In general, it's recommended to run precompilation from inside a block

if Base.VERSION >= v"1.4.2"
    include("precompile.jl")
    _precompile_()
end

because earlier versions of Julia occasionally crashed on certain precompile directives. It's also perfectly fine to omit the function call, and use

if Base.VERSION >= v"1.4.2"
    Base.precompile(Tuple{typeof(main)})   # time: 0.4204474
    precompile(warmup, ())
end

directly in the OptimizeMeFixed module, usually as the last block of the module definition.

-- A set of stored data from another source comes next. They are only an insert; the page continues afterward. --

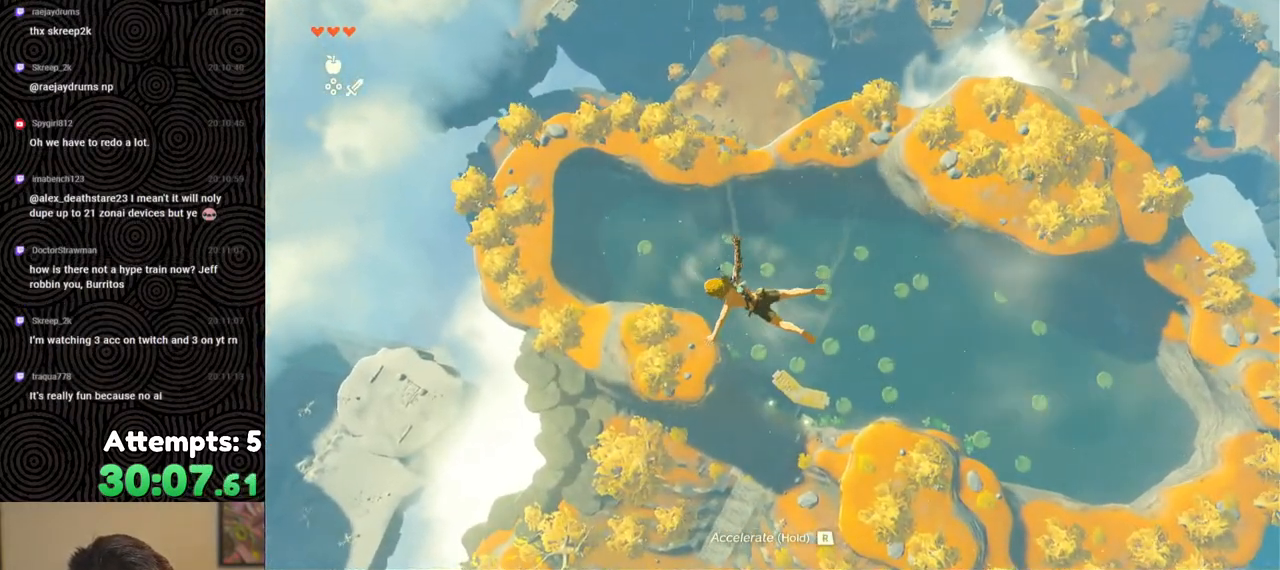
{"buttons": [], "left_stick": "down-left", "right_stick": "center", "events": []}
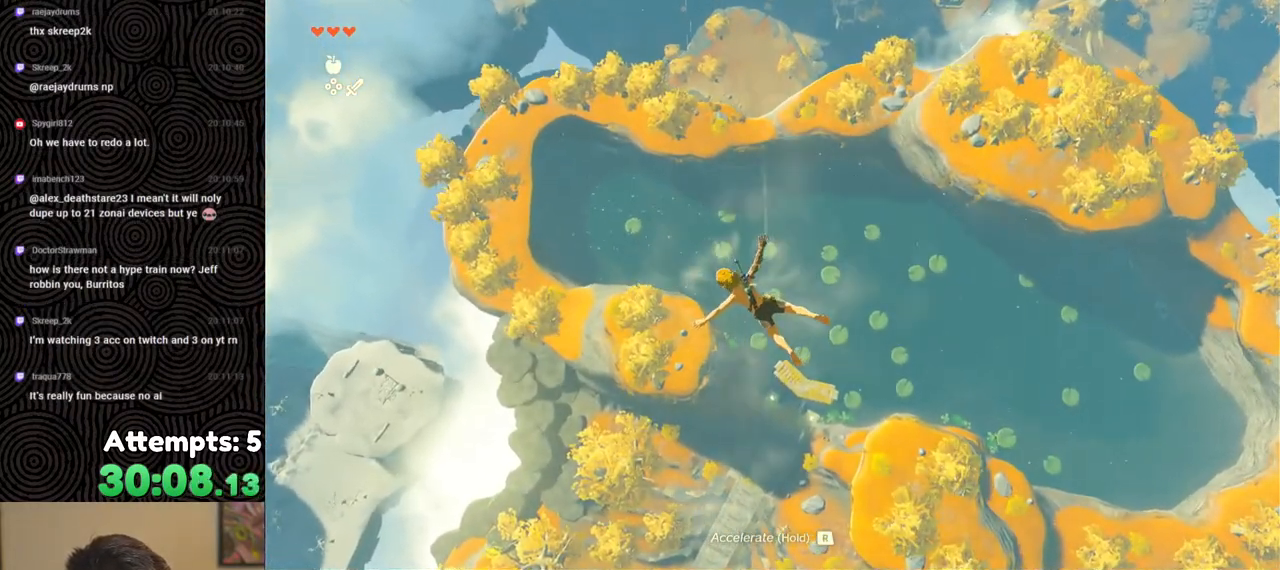
{"buttons": [], "left_stick": "down-left", "right_stick": "left", "events": [[17, "R1", "down"], [150, "B", "down"], [217, "Y", "down"], [333, "Y", "up"], [350, "B", "up"], [350, "R1", "up"], [483, "right_stick", "left"]]}
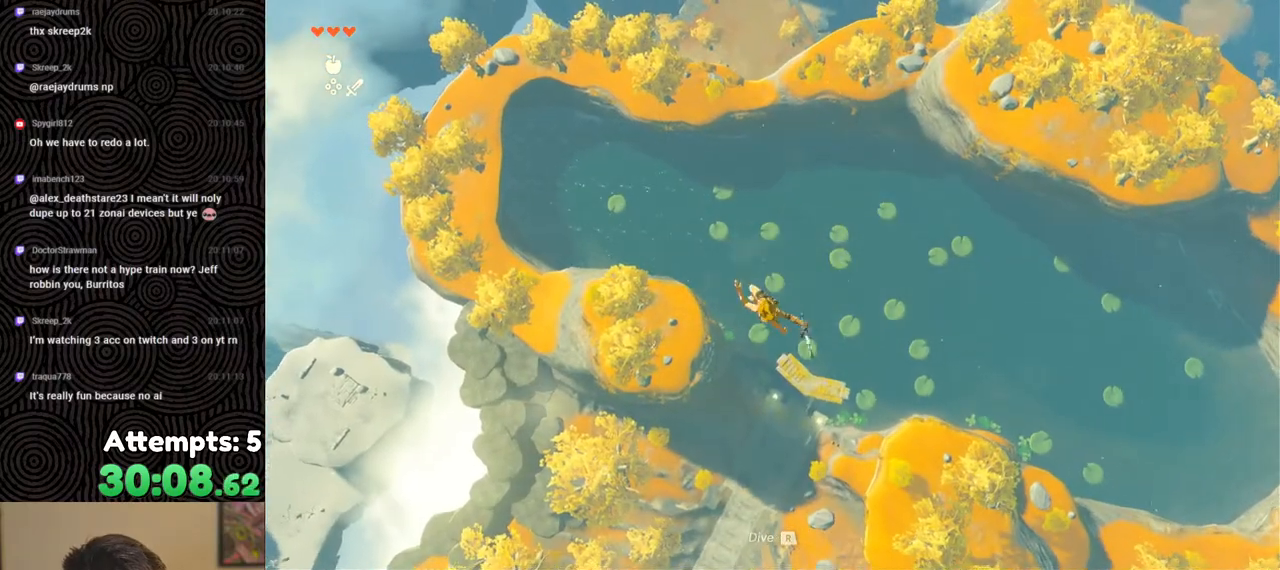
{"buttons": ["R1"], "left_stick": "down-left", "right_stick": "center", "events": [[183, "right_stick", "center"], [467, "R1", "down"]]}
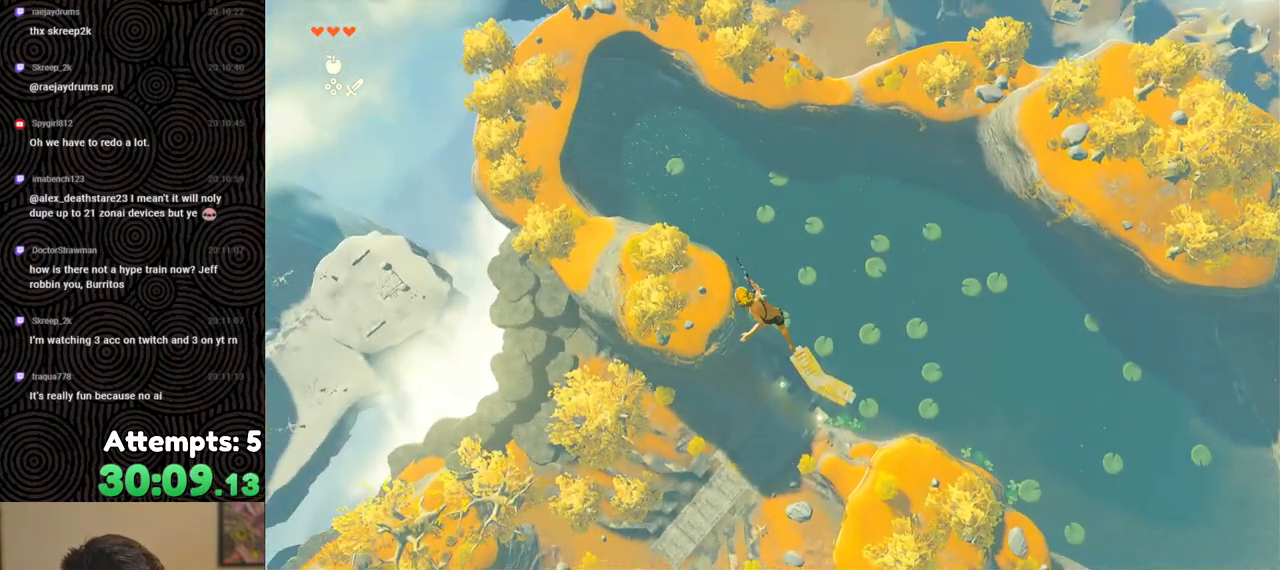
{"buttons": [], "left_stick": "down-left", "right_stick": "down-left", "events": [[83, "B", "down"], [133, "Y", "down"], [250, "Y", "up"], [267, "B", "up"], [283, "R1", "up"], [383, "right_stick", "down-left"]]}
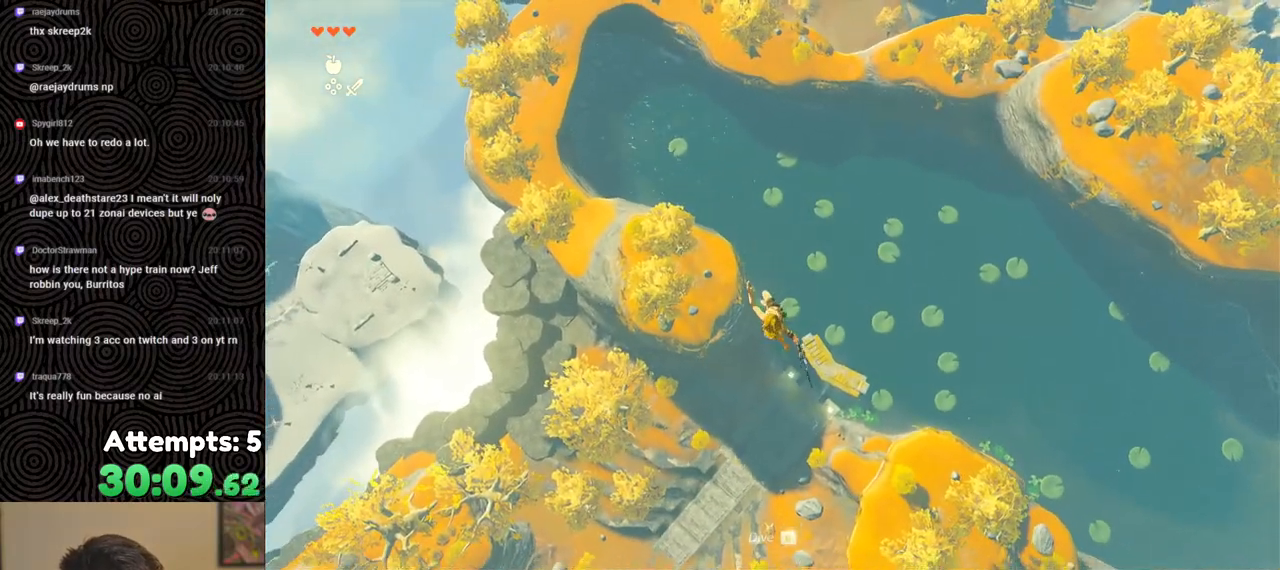
{"buttons": ["B", "Y", "R1"], "left_stick": "down-left", "right_stick": "center", "events": [[50, "right_stick", "center"], [333, "R1", "down"], [450, "B", "down"], [500, "Y", "down"]]}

You might also consider submitting some of the other files (or their precompile directives) to the packages you depend on. In some cases, the specific argument type combinations may be too "niche" to be worth specializing; one such case is found here, a show method for Tuple{String, Int64} for Base. But in other cases, these may be very worthy additions to the package.

Final results

Let's check out the final results of adding these precompile directives to OptimizeMeFixed. First, let's build both modules as precompiled packages:

ulia> push!(LOAD_PATH, ".")
4-element Vector{String}:
 "@"
 "@v#.#"
 "@stdlib"
 "."

julia> using OptimizeMe
[ Info: Precompiling OptimizeMe [top-level]

julia> using OptimizeMeFixed
[ Info: Precompiling OptimizeMeFixed [top-level]

Now in fresh sessions,

julia> @time (using OptimizeMe; OptimizeMe.main())
3.14 is great
2.718 is jealous
⋮
Object x: 7
  3.159908 seconds (10.63 M allocations: 582.091 MiB, 5.19% gc time, 99.67% compilation time)

versus

julia> @time (using OptimizeMeFixed; OptimizeMeFixed.main())
3.14 is great
2.718 is jealous
⋮
 Object x: 7
  1.840034 seconds (5.38 M allocations: 289.402 MiB, 5.03% gc time, 96.70% compilation time)

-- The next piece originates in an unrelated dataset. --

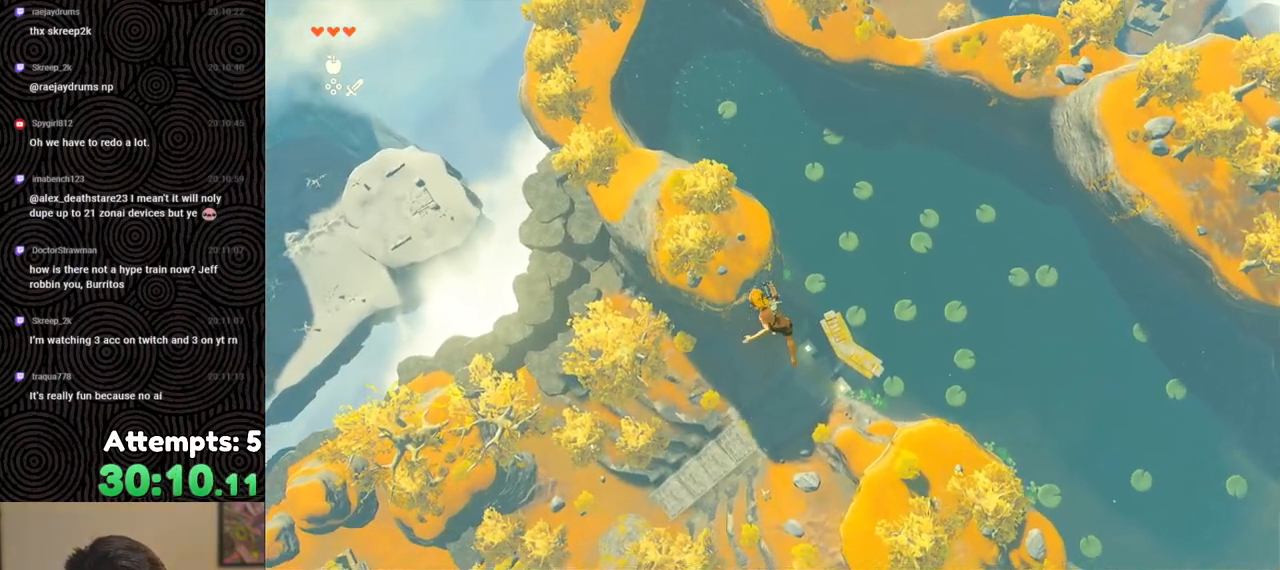
{"buttons": [], "left_stick": "down-left", "right_stick": "center", "events": [[133, "Y", "up"], [150, "B", "up"], [150, "R1", "up"], [250, "right_stick", "left"], [433, "right_stick", "center"]]}
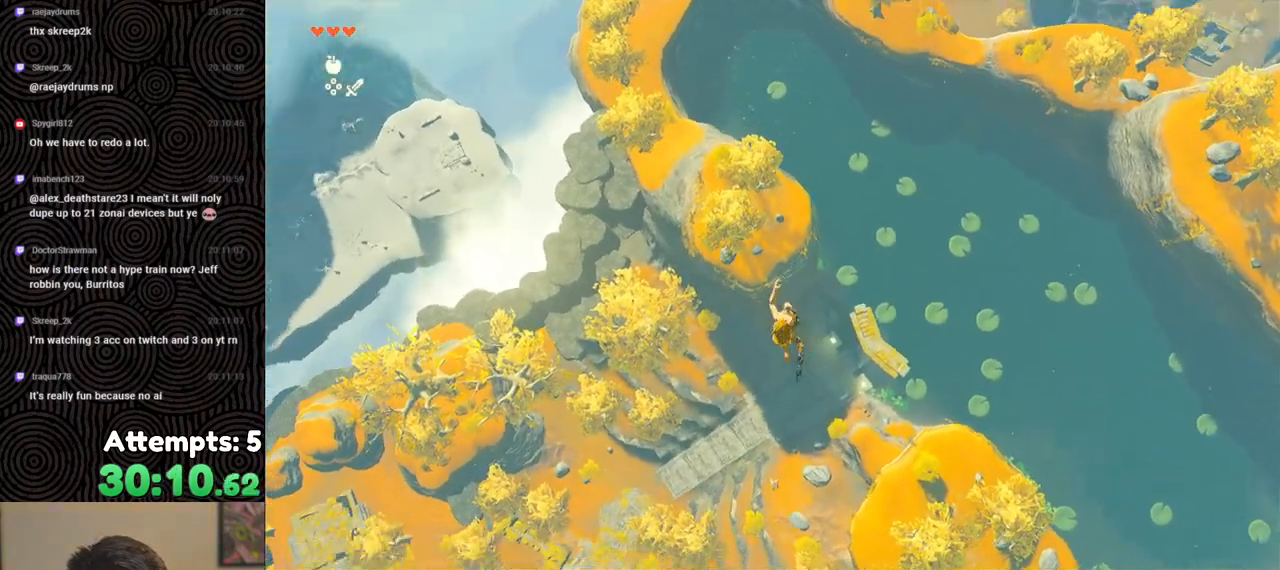
{"buttons": ["B", "Y", "R1"], "left_stick": "down-left", "right_stick": "center", "events": [[233, "R1", "down"], [333, "B", "down"], [400, "Y", "down"]]}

We've cut down on the latency by nearly a factor of two. Moreover, if Julia someday caches generated code, we're well-prepared to capitalize on the benefits, because the same improvements in "code ownership" are almost certain to pay dividends there too.

If you inspect the results, you may sometimes suffer a few disappointments: some methods that we expected to precompile don't "take." At the moment there appears to be a small subset of methods that fail to precompile, and the reasons are not yet widely understood. At present, the best advice seems to be to comment-out any precompile directives that don't "take," since otherwise they increase the build time for the package without material benefit. These failures may be addressed in future versions of Julia. It's also worth appreciating how much we have succeeded in reducing latency, with the awareness that we may be able to get even greater benefit in the future.

Summary

@snoopi_deep collects enough data to learn which methods are triggering inference, how heavily methods are being specialized, and so on. Examining your code from the standpoint of inference and specialization may be unfamiliar at first, but like other aspects of package development (testing, documentation, and release compatibility management) it can lead to significant improvements in the quality-of-life for you and your users. By optimizing your packages and then adding precompile directives, you can often cut down substantially on latency.